Brief. From the records below, copy each line in which the string "events" occurs.

Provided data.
= = = =

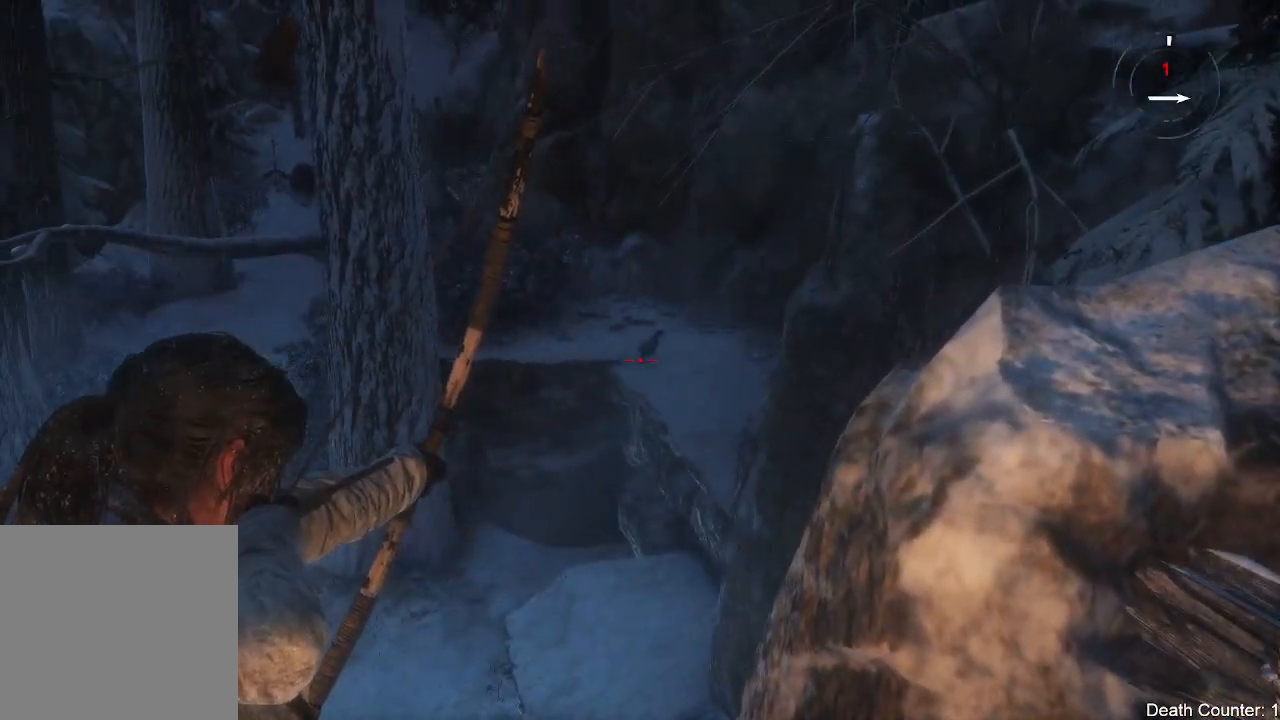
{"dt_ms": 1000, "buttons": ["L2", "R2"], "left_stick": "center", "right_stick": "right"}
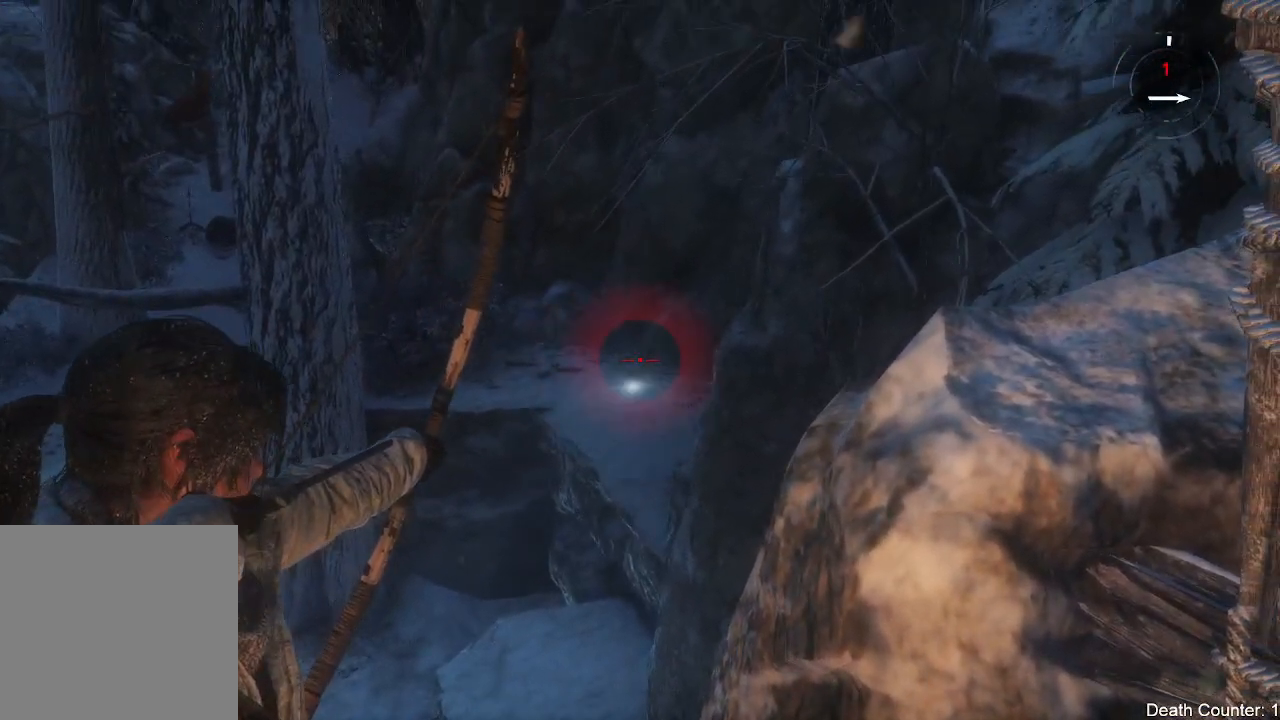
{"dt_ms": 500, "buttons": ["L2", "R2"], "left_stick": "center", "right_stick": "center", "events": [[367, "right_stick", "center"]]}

= = = =

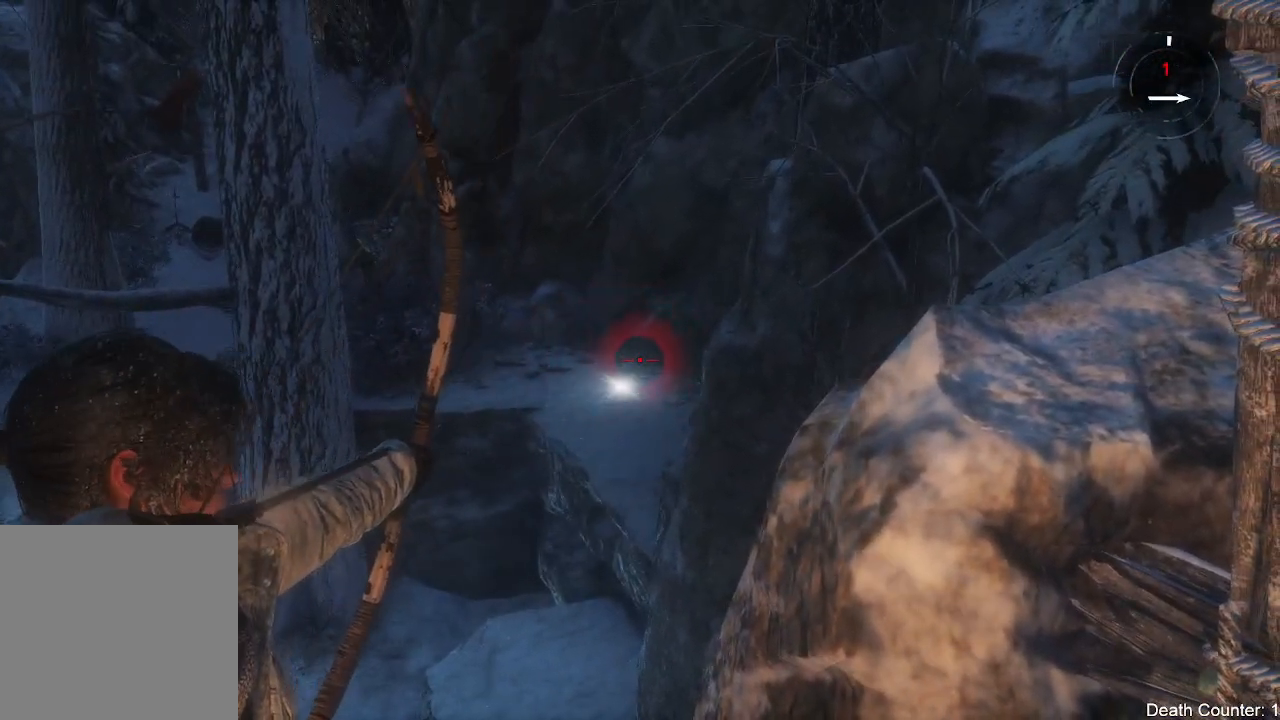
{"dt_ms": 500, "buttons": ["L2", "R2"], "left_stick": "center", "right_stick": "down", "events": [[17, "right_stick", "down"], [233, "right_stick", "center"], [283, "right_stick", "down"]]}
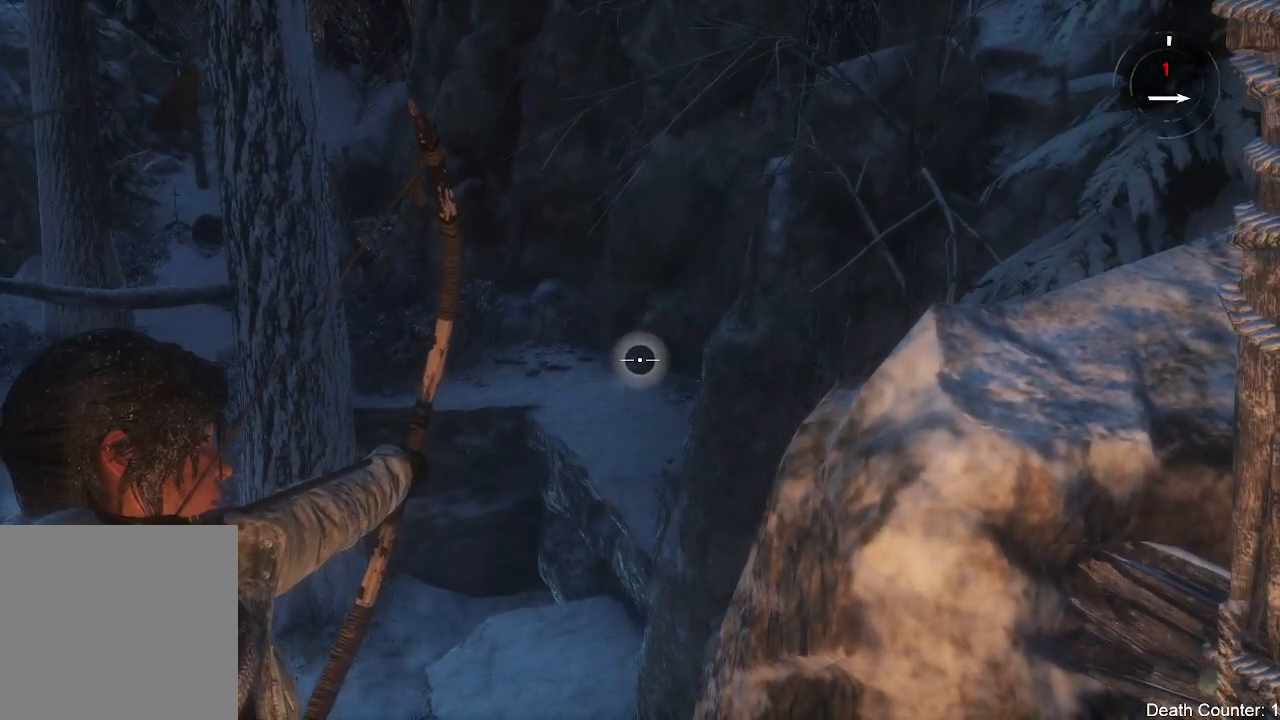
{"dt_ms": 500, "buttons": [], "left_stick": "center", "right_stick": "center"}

= = = =

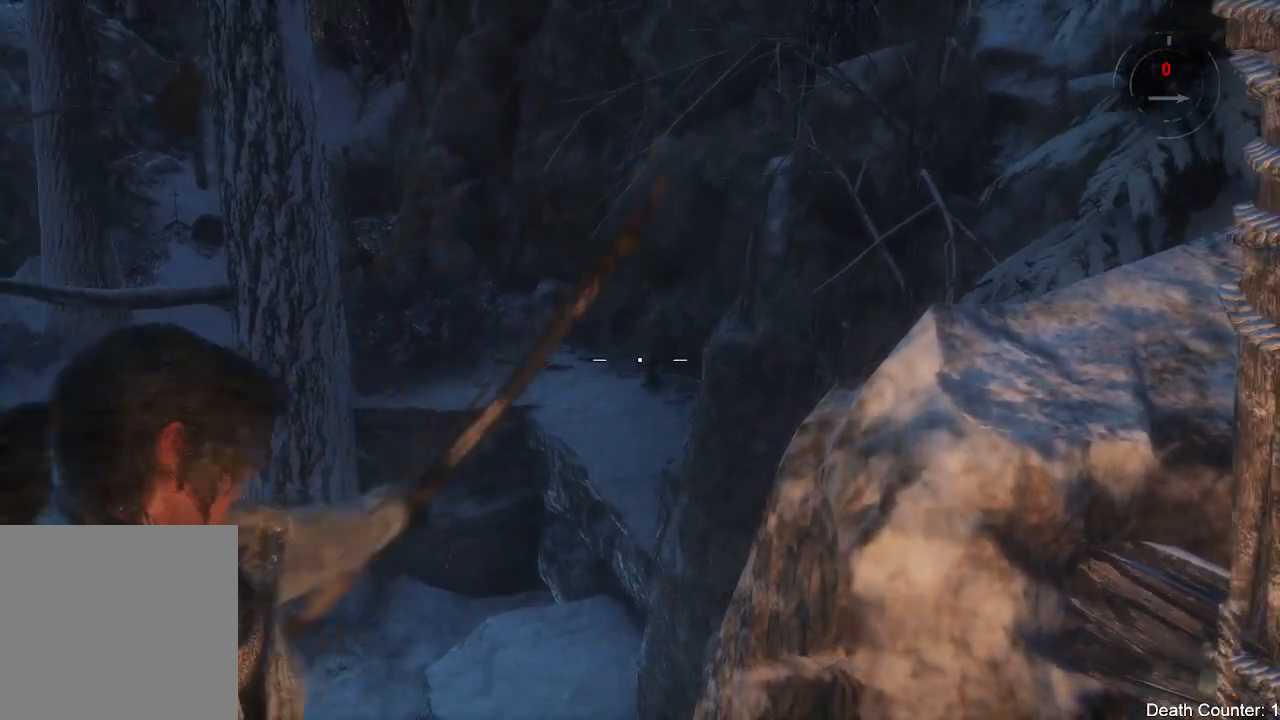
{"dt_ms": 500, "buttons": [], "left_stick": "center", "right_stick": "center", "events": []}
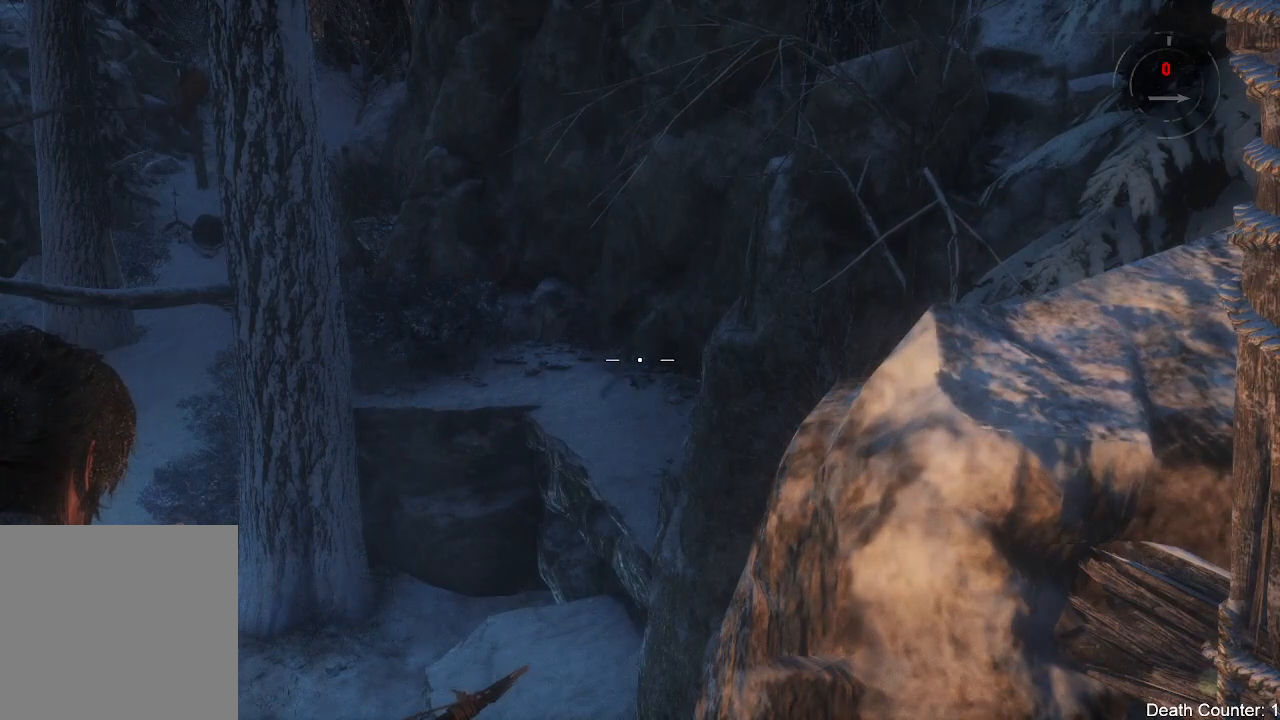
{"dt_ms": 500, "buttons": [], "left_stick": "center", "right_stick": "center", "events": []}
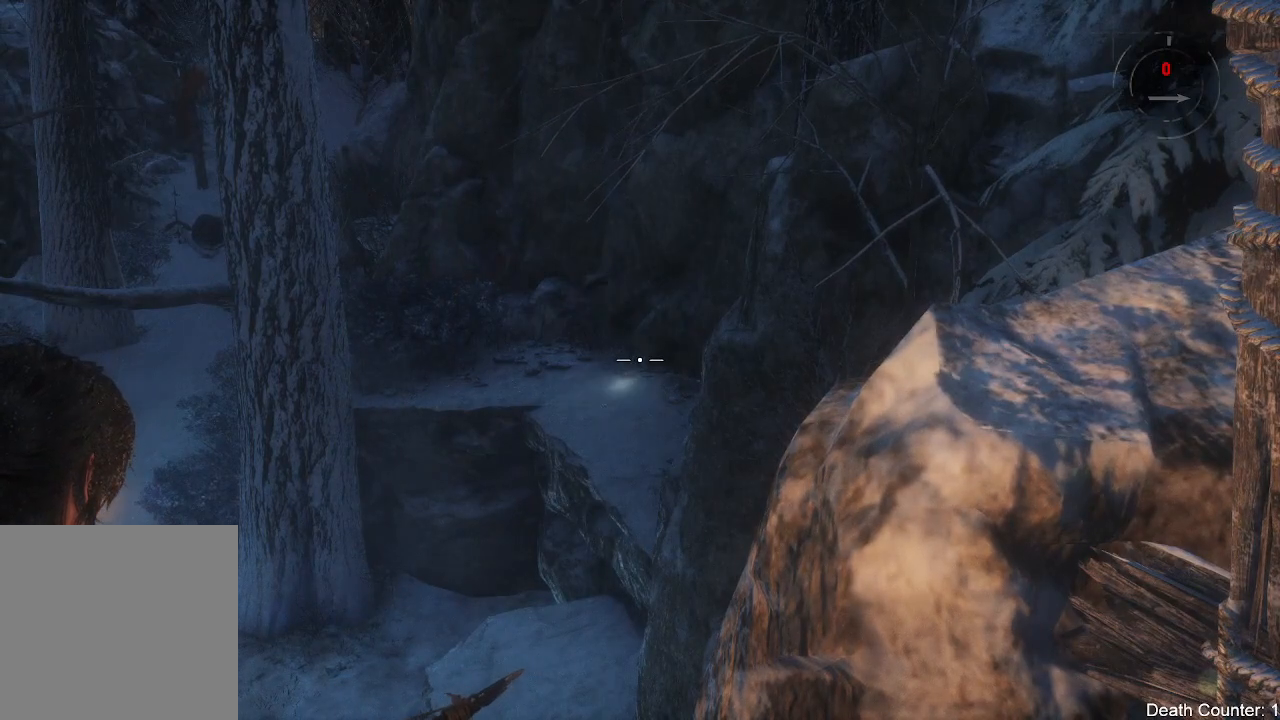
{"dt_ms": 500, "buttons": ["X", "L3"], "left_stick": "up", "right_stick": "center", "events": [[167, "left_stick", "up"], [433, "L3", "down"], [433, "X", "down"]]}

= = = =

Result of this task.
{"dt_ms": 500, "buttons": ["L2", "R2"], "left_stick": "center", "right_stick": "center", "events": [[367, "right_stick", "center"]]}
{"dt_ms": 500, "buttons": ["L2", "R2"], "left_stick": "center", "right_stick": "down", "events": [[17, "right_stick", "down"], [233, "right_stick", "center"], [283, "right_stick", "down"]]}
{"dt_ms": 500, "buttons": [], "left_stick": "center", "right_stick": "center", "events": []}
{"dt_ms": 500, "buttons": [], "left_stick": "center", "right_stick": "center", "events": []}
{"dt_ms": 500, "buttons": ["X", "L3"], "left_stick": "up", "right_stick": "center", "events": [[167, "left_stick", "up"], [433, "L3", "down"], [433, "X", "down"]]}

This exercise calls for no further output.